#### Exercise details
Search the entries for the word "right" and return every line where it is found.

#### Record excerpts
====
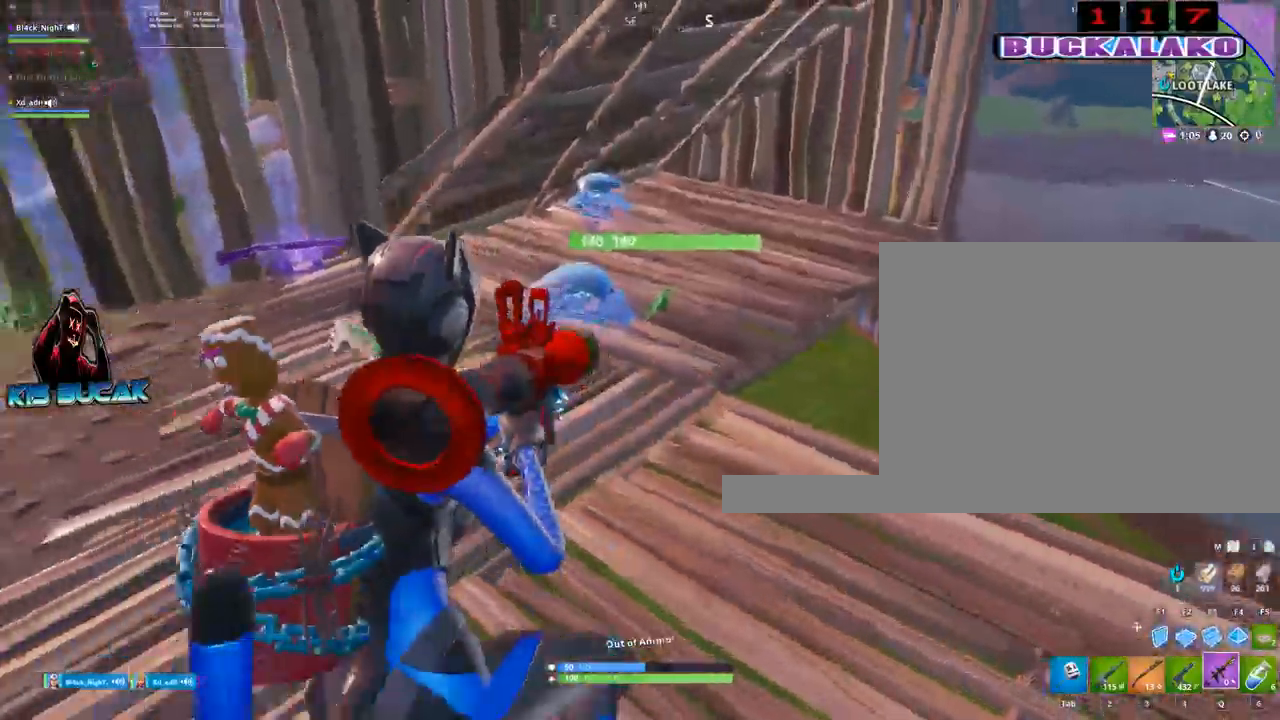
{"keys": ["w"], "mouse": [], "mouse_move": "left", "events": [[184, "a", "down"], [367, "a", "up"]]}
====
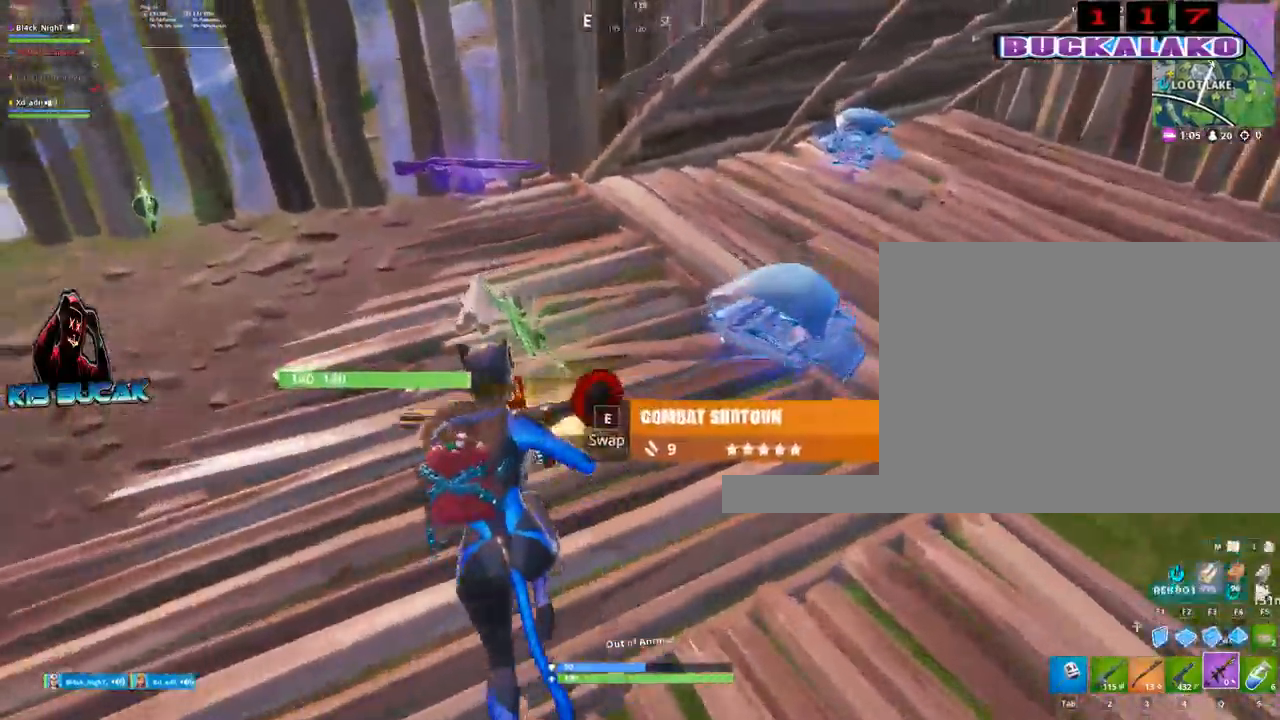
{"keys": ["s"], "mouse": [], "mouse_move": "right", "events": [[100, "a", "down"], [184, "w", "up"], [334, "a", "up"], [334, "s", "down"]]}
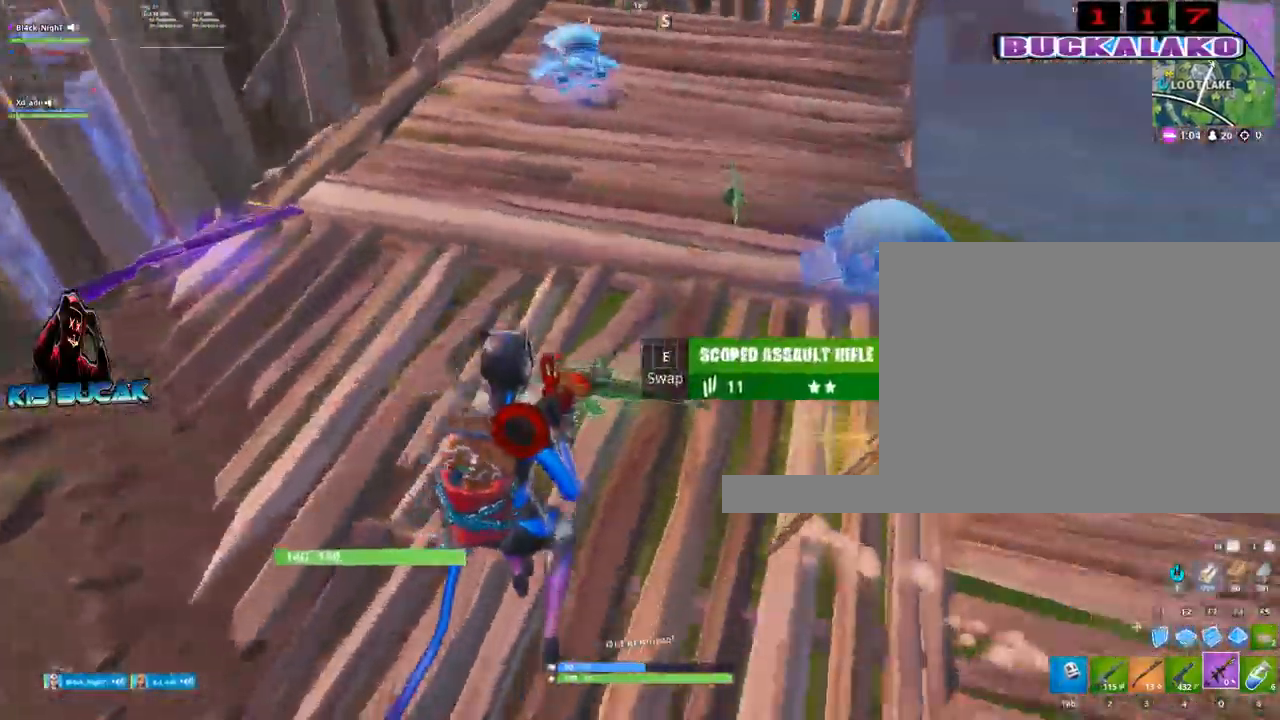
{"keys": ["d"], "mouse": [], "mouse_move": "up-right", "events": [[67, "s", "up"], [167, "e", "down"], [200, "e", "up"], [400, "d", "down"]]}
====
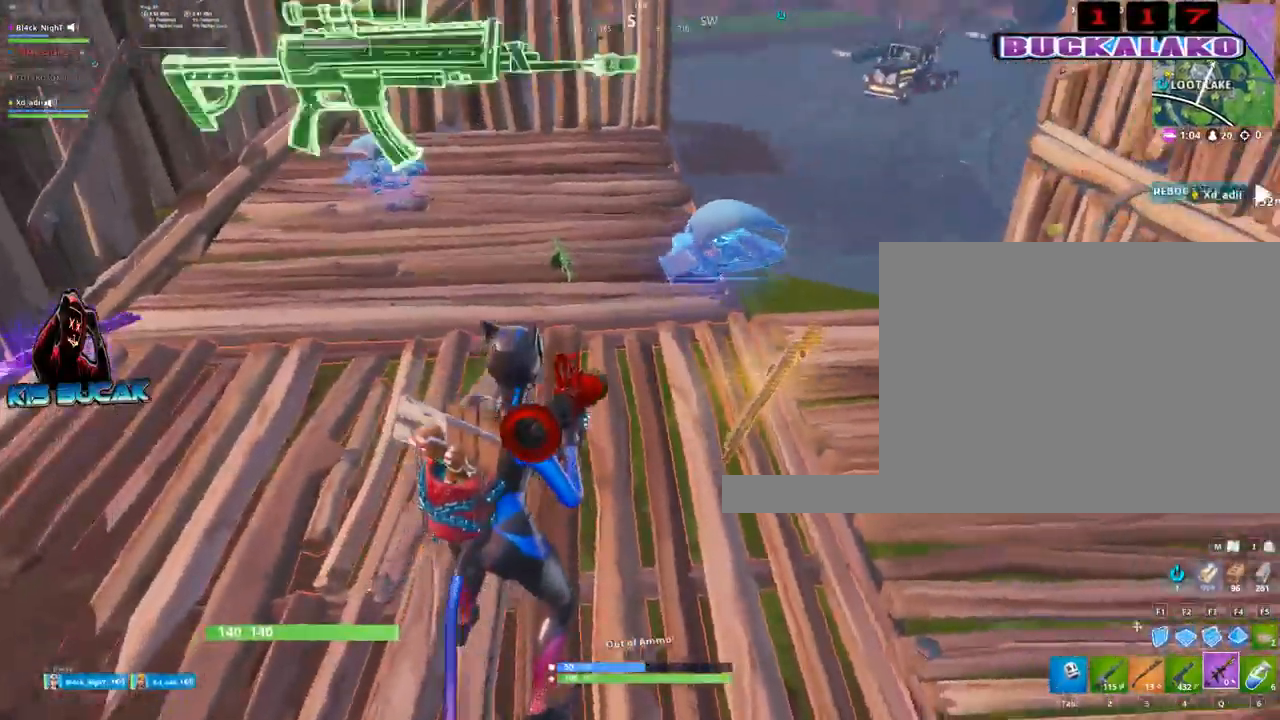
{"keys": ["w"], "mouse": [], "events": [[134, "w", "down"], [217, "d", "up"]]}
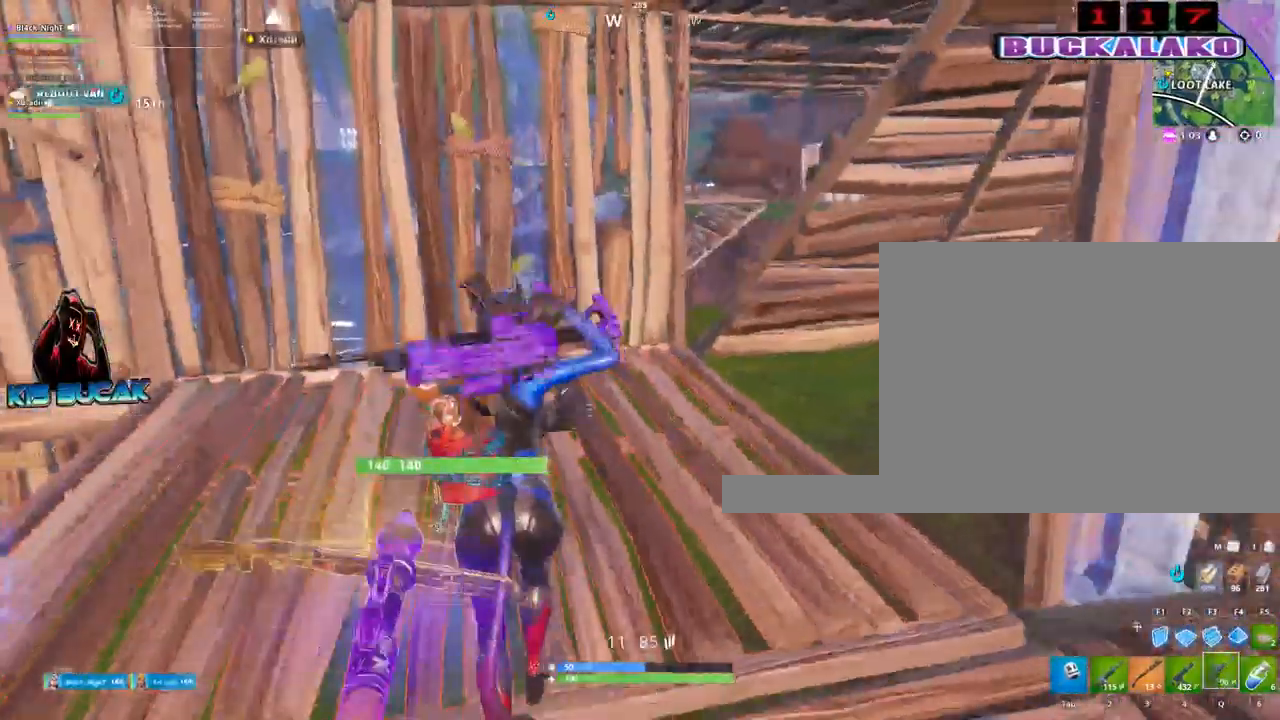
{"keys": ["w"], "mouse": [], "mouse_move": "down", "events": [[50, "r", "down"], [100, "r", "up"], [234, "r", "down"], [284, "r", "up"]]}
====
#### Solution
{"keys": ["s"], "mouse": [], "mouse_move": "right", "events": [[100, "a", "down"], [184, "w", "up"], [334, "a", "up"], [334, "s", "down"]]}
{"keys": ["d"], "mouse": [], "mouse_move": "up-right", "events": [[67, "s", "up"], [167, "e", "down"], [200, "e", "up"], [400, "d", "down"]]}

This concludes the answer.